The review period is critical to improve performance and keep your legal team focused on continual improvement. Post-mortems can also help you identify individual team members' strengths and weaknesses, which could prove useful when delegating tasks for future projects.

With the right technology, LPM will help you scale

LPM is all about planning and executing projects that have a lot of moving parts and players. If you can get it right, project management will become your superpower instead of a time suck. 

While legal teams can sometimes be hesitant introducing new technology, there are several LPM solutions that will help you service your company and prove your value. The best tools are easy to use and create visibility across departments. 

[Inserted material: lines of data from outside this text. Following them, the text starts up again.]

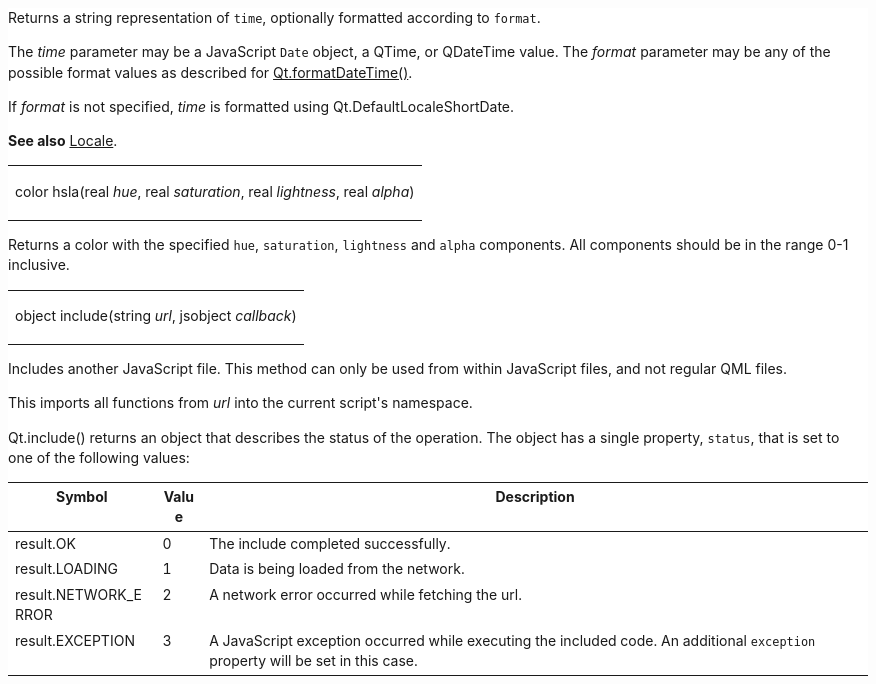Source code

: Returns a string representation of `time`, optionally formatted according to `format`.

The *time* parameter may be a JavaScript `Date` object, a QTime, or QDateTime value. The *format* parameter may be any of the possible format values as described for [Qt.formatDateTime()](#formatDateTime-method).

If *format* is not specified, *time* is formatted using Qt.DefaultLocaleShortDate.

**See also** [Locale](../QtQml.Locale.md).

<table>
<colgroup>
<col width="100%" />
</colgroup>
<tbody>
<tr class="odd">
<td><p><span id="hsla-method"></span><span class="type">color</span> <span class="name">hsla</span>(<span class="type">real</span> <em>hue</em>, <span class="type">real</span> <em>saturation</em>, <span class="type">real</span> <em>lightness</em>, <span class="type">real</span> <em>alpha</em>)</p></td>
</tr>
</tbody>
</table>

Returns a color with the specified `hue`, `saturation`, `lightness` and `alpha` components. All components should be in the range 0-1 inclusive.

<table>
<colgroup>
<col width="100%" />
</colgroup>
<tbody>
<tr class="odd">
<td><p><span id="include-method"></span><span class="type">object</span> <span class="name">include</span>(<span class="type">string</span> <em>url</em>, <span class="type">jsobject</span> <em>callback</em>)</p></td>
</tr>
</tbody>
</table>

Includes another JavaScript file. This method can only be used from within JavaScript files, and not regular QML files.

This imports all functions from *url* into the current script's namespace.

Qt.include() returns an object that describes the status of the operation. The object has a single property, `status`, that is set to one of the following values:

| Symbol                | Value | Description                                                                                                                     |
|-----------------------|-------|---------------------------------------------------------------------------------------------------------------------------------|
| result.OK             | 0     | The include completed successfully.                                                                                             |
| result.LOADING        | 1     | Data is being loaded from the network.                                                                                          |
| result.NETWORK\_ERROR | 2     | A network error occurred while fetching the url.                                                                                |
| result.EXCEPTION      | 3     | A JavaScript exception occurred while executing the included code. An additional `exception` property will be set in this case. |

That’s why we built Lexion with legal project management in mind. From our sophisticated workflow system to e-signing solutions, we’re creating a single source of truth for your entire team. 

Regardless of what tech you choose, implementing the five steps of LPM will help your team do more with less. 

Learn how to level up your legal team with department-wide goals in our recent webinar


Do you need a law degree to do legal project management?

While a background in law or experience as a paralegal can help you understand the needs of your legal team and best support their projects, it’s not necessary. A strong knowledge of project management principles and processes will make you successful as a legal project manager. 

What does a paralegal project manager do? 

While legal and paralegal project manager roles often overlap, the tasks of the paralegal team are more likely to include preparing various legal documents, court proceedings, and data organization.